Infections...can't you just prescribe pennicillin doc?

It is not unusual, even today, to have patients ask for an antibiotic for a tooth ache or dental infection.Pennicillin for a tooth ache?

But I think most people these days know that antibiotics are losing some of their effectiveness and usefulness.  Many of my patients have allergies to one or more antibiotics.  And in the news we hear of drug resistant bacteria causing serious infections that we have no drugs to help us fight. What has brought us to this point? Well, it's because antibiotics have been over used.  Here's the thing.  Antibiotics don't cure infections.  Patients cure themselves. Antibiotics give your natural defense mechanisms a chance to catch up.

Ultimately it is essential to remove the cause or source of any infection.  As much as 60% of infections in the human body are resolved by the body's own defenses without antibiotics. We just need to remove the cause of these infections. This means a root canal or extraction of a tooth that is infected is what is needed to let the body heal itself.  Gum infections ( periodontal/gum disease) may require a deep cleaning also to remove the bacteria and allow healing.
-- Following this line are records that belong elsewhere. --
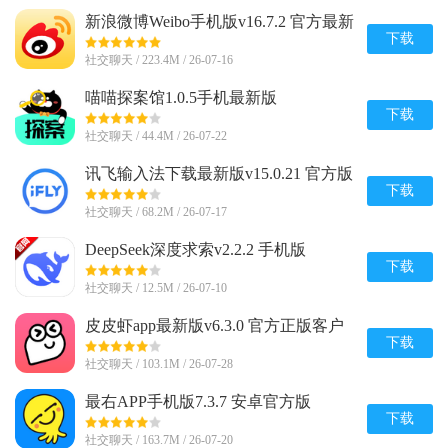
新浪微博Weibo手机版v16.7.2 官方最新
版
下载
社交聊天 / 223.4M / 26-07-16
喵喵探案馆1.0.5手机最新版
下载
社交聊天 / 44.4M / 26-07-22
讯飞输入法下载最新版v15.0.21 官方版
下载
社交聊天 / 68.2M / 26-07-17
DeepSeek深度求索v2.2.2 手机版
下载
社交聊天 / 12.5M / 26-07-10
皮皮虾app最新版v6.3.0 官方正版客户
端
下载
社交聊天 / 103.1M / 26-07-28
最右APP手机版7.3.7 安卓官方版
下载
社交聊天 / 163.7M / 26-07-20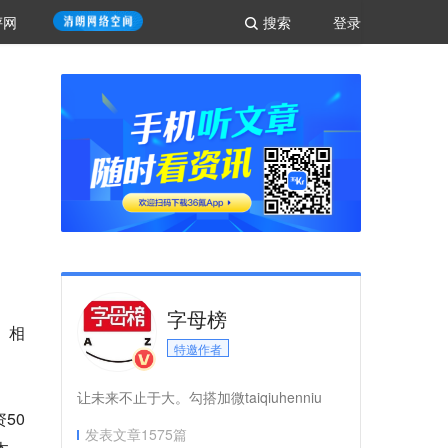
评网
搜索
登录
字母榜
。相
特邀作者
让未来不止于大。勾搭加微taiqiuhenniu
50
发表文章
1575
篇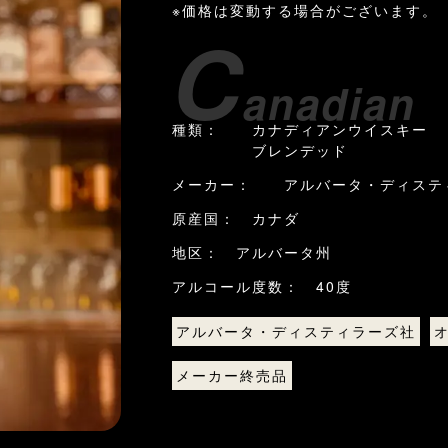
※価格は変動する場合がございます。
C
anadian
種類： カナディアンウイスキー
ブレンデッド
メーカー： アルバータ・ディステ
原産国： カナダ
地区： アルバータ州
アルコール度数： 40度
アルバータ・ディスティラーズ社
メーカー終売品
When these infections are localized to these kind of small areas we usually do not need antibiotics. But, when immediate curative action such as these cannot be taken or the infection is too diffuse or spread out to determine the cause, antibiotics are needed. Especially when a fever results from a dental infection.

When prescribed, antibiotics for oral infections need to be taken for the shortest time needed for a patient to  get better and the body to heal itself, as long as the cause has adequately been dealt with.  Oral infections usually only last two to seven days and there is no absolute rule for how long an antibiotic needs to be's the healing that is important. So while we tend to prescribe antibiotics for 5-10 daysit can be less or more.

Today, where possible we need to prescribe antibiotics less and deal with the "root causes" of dental infections so we can save antibiotic effectiveness for more critical health matters.  And a big part of that is patient education.  Patients need to understand that an antibiotic isn't always needed.

Remember, great things start with a warm, healthy smile!